EXERCISE GOAL —
All lines from the one containing "left hip: (557, 572)" through the end of the entries below should appear in the answer exactly, with no others.

### RECORDS FOR THE EXERCISE

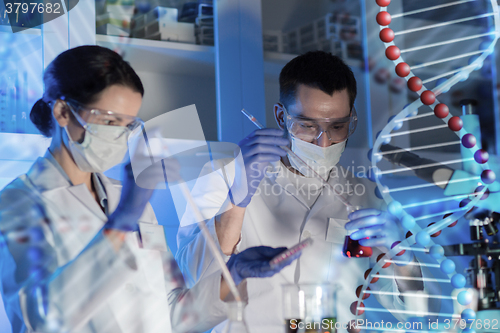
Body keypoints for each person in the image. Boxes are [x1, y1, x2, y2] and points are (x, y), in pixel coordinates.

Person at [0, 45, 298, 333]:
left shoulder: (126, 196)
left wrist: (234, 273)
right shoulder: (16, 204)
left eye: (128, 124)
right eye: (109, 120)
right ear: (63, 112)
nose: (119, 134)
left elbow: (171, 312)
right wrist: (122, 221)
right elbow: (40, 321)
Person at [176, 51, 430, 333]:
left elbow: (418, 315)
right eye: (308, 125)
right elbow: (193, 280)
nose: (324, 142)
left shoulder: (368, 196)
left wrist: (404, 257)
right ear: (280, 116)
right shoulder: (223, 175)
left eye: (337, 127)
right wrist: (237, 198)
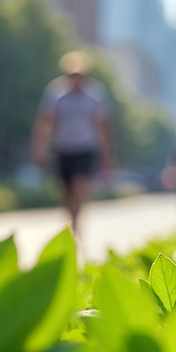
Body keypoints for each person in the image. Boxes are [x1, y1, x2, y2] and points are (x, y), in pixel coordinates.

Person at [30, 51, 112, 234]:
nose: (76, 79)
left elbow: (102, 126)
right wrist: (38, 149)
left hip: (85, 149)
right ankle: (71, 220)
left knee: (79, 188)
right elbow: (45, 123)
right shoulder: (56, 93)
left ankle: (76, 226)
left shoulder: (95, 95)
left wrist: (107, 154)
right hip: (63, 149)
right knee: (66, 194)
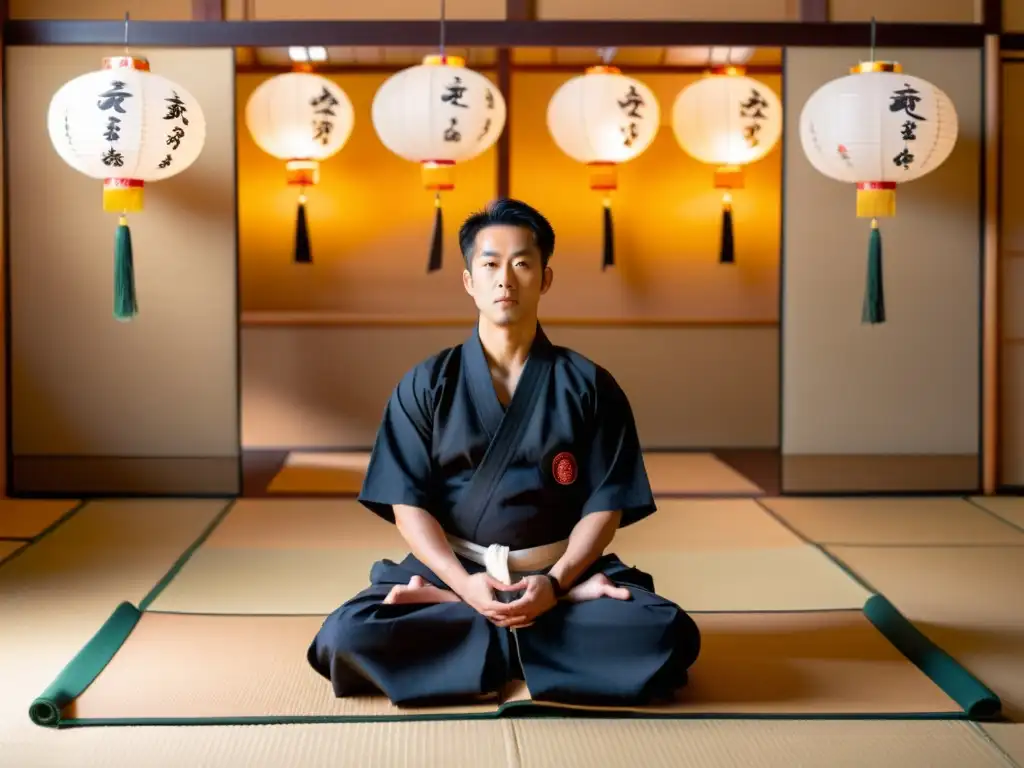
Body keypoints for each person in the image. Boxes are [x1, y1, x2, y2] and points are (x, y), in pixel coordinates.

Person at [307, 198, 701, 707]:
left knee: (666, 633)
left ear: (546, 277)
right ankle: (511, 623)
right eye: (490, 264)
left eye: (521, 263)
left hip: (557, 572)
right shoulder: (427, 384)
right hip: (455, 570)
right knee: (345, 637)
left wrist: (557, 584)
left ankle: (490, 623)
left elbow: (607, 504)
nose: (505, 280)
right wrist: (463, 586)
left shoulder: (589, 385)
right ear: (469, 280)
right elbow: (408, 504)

######

SOLUTION FOR THIS TASK —
left hip: (557, 572)
right shoulder: (427, 384)
right hip: (455, 570)
right knee: (345, 637)
left wrist: (557, 584)
left ankle: (490, 623)
left elbow: (607, 504)
nose: (505, 280)
right wrist: (463, 586)
left shoulder: (589, 385)
right ear: (469, 280)
right elbow: (408, 504)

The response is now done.